RECORDS SHOWN
----------
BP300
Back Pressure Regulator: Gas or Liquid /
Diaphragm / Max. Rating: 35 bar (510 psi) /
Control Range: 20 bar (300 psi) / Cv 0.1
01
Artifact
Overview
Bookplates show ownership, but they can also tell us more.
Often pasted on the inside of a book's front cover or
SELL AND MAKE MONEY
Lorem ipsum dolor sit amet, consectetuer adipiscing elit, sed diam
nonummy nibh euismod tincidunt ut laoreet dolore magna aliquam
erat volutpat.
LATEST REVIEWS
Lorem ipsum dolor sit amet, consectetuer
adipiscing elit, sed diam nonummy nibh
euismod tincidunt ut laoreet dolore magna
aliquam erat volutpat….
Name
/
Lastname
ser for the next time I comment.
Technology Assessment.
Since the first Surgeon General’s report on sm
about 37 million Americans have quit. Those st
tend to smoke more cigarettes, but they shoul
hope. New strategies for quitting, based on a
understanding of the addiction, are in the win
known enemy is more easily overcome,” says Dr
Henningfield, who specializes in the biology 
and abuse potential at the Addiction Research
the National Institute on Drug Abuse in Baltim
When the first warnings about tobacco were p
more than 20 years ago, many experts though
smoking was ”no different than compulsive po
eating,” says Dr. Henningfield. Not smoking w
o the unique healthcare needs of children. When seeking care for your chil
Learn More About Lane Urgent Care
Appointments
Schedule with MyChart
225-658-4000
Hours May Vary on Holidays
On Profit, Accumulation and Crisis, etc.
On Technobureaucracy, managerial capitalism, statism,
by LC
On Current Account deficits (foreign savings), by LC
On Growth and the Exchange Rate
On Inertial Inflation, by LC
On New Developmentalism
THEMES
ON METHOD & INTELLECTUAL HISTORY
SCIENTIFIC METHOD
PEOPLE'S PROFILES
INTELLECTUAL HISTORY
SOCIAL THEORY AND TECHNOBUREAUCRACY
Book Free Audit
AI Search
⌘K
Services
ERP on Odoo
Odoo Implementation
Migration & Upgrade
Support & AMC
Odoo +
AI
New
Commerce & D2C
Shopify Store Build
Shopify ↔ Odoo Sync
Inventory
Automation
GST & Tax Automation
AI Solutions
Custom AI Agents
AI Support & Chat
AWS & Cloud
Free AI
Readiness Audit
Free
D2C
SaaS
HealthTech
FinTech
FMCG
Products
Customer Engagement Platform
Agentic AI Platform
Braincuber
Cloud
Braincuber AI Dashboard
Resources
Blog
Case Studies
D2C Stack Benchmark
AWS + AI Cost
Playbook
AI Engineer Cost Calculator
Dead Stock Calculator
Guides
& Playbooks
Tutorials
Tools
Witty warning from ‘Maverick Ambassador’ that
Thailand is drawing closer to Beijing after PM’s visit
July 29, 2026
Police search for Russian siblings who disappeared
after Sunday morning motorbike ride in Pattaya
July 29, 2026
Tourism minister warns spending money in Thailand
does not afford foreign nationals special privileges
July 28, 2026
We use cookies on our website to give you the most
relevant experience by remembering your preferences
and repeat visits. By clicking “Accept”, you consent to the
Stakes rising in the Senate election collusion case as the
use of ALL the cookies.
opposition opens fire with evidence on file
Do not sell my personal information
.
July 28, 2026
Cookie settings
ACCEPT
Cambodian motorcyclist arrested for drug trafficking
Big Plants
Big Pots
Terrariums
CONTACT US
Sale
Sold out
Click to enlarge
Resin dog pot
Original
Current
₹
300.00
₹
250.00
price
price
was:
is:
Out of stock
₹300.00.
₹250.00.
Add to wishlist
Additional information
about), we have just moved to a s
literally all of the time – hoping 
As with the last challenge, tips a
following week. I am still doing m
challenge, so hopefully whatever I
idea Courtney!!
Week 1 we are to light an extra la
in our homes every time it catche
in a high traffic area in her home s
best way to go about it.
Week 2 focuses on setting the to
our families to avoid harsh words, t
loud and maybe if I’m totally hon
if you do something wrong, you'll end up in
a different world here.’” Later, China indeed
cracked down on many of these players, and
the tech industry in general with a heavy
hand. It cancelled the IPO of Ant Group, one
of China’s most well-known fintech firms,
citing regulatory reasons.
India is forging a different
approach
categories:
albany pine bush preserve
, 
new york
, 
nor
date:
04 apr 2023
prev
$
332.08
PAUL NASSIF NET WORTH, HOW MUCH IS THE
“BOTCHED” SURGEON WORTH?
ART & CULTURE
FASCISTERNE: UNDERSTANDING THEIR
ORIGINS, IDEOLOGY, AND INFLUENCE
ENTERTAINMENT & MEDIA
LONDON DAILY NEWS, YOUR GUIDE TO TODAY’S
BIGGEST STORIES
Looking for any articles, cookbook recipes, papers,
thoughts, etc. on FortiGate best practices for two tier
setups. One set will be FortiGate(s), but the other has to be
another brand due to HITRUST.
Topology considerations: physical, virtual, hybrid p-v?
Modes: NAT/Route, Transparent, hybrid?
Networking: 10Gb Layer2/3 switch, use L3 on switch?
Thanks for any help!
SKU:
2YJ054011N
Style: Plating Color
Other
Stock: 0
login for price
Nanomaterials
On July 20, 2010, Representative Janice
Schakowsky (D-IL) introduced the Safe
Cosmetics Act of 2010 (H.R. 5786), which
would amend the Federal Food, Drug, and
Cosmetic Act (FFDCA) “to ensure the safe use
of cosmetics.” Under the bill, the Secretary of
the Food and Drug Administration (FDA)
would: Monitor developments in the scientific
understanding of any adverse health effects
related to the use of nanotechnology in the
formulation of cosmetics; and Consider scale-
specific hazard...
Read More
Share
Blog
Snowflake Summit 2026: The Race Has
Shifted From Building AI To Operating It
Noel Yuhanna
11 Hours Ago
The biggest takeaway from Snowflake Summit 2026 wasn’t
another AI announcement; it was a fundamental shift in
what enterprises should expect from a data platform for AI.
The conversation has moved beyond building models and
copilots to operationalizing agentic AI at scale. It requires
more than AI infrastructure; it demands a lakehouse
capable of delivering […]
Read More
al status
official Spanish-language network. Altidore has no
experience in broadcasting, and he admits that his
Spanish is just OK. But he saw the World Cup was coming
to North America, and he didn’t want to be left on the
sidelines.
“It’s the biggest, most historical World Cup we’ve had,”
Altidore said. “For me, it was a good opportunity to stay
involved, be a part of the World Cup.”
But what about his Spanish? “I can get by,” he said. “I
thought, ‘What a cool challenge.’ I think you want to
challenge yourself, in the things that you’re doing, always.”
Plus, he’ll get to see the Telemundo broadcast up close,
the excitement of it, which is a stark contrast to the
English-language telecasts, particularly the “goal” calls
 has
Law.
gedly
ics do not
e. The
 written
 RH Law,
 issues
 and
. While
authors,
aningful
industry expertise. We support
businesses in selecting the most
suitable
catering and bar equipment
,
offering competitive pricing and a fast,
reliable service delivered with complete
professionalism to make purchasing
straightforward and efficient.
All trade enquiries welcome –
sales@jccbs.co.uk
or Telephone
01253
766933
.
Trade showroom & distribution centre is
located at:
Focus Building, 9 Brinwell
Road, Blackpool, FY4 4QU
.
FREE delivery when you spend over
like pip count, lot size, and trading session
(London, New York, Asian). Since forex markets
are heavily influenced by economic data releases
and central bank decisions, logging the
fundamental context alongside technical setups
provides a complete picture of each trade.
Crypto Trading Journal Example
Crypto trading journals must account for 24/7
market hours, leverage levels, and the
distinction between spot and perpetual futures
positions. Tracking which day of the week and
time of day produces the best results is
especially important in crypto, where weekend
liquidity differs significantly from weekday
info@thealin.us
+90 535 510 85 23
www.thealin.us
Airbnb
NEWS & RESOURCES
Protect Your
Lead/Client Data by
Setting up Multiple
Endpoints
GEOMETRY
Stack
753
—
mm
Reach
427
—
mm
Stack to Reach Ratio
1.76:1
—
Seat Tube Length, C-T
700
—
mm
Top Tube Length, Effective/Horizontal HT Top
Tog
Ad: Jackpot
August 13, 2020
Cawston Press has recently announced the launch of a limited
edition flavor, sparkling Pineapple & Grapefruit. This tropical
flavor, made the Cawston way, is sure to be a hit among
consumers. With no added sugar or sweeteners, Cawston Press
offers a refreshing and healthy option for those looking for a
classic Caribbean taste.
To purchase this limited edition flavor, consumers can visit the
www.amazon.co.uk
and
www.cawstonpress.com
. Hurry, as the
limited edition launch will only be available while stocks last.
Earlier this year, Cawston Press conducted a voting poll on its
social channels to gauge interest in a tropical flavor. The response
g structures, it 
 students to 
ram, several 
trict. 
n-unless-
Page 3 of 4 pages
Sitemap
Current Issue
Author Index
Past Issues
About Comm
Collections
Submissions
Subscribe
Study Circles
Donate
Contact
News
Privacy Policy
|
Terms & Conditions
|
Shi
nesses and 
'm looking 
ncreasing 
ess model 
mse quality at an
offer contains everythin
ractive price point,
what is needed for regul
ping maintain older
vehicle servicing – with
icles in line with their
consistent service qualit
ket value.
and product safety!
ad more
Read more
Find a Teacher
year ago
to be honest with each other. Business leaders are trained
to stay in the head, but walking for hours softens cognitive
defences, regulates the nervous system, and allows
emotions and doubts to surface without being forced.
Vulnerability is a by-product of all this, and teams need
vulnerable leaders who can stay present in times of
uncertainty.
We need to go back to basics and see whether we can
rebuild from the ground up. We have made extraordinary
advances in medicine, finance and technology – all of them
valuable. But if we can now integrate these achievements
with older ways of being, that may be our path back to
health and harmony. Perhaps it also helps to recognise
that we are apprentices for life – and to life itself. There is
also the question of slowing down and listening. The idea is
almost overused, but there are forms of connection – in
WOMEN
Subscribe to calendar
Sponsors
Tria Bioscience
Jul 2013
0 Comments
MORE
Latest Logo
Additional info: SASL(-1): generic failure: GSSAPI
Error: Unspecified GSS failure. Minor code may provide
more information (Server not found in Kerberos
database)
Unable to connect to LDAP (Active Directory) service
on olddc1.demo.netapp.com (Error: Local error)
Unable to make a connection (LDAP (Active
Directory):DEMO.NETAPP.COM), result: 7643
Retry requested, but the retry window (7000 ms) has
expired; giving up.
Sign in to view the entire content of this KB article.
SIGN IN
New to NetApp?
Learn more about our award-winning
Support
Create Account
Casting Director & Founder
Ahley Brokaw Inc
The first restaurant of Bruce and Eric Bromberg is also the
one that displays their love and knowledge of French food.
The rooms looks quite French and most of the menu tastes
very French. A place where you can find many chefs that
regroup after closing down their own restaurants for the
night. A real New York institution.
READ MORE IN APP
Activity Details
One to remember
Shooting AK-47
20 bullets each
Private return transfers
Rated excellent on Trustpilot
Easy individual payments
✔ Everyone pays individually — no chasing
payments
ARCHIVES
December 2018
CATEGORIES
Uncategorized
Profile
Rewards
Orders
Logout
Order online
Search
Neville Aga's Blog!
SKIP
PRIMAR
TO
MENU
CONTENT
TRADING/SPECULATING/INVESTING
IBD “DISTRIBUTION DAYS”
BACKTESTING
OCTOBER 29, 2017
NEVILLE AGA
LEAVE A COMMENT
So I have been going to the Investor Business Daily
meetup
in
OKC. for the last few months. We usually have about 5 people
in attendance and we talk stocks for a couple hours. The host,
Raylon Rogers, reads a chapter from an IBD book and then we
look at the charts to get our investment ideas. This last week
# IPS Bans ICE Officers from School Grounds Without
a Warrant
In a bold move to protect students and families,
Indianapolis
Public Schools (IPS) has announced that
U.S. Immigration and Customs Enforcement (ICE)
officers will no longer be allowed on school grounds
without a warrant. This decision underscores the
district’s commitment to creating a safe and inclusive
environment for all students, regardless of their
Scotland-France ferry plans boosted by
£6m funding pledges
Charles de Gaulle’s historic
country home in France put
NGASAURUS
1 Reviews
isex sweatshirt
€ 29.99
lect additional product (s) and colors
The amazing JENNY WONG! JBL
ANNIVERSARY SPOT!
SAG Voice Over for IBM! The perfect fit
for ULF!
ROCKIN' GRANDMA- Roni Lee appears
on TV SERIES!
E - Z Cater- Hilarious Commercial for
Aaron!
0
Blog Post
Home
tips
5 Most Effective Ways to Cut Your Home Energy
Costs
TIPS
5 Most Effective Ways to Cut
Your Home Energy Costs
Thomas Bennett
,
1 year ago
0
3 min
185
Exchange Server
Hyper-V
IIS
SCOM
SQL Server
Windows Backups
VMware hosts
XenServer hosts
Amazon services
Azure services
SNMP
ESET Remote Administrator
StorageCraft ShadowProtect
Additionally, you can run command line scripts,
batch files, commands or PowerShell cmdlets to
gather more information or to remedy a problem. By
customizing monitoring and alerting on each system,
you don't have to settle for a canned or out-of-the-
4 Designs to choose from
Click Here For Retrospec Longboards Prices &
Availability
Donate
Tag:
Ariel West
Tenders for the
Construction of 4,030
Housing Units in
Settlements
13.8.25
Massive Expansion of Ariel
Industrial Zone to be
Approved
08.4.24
----------
BRIEF
Report every line of the records that contains the word "Directory".

EXERCISE OUTPUT
Unable to connect to LDAP (Active Directory) service
Directory):DEMO.NETAPP.COM), result: 7643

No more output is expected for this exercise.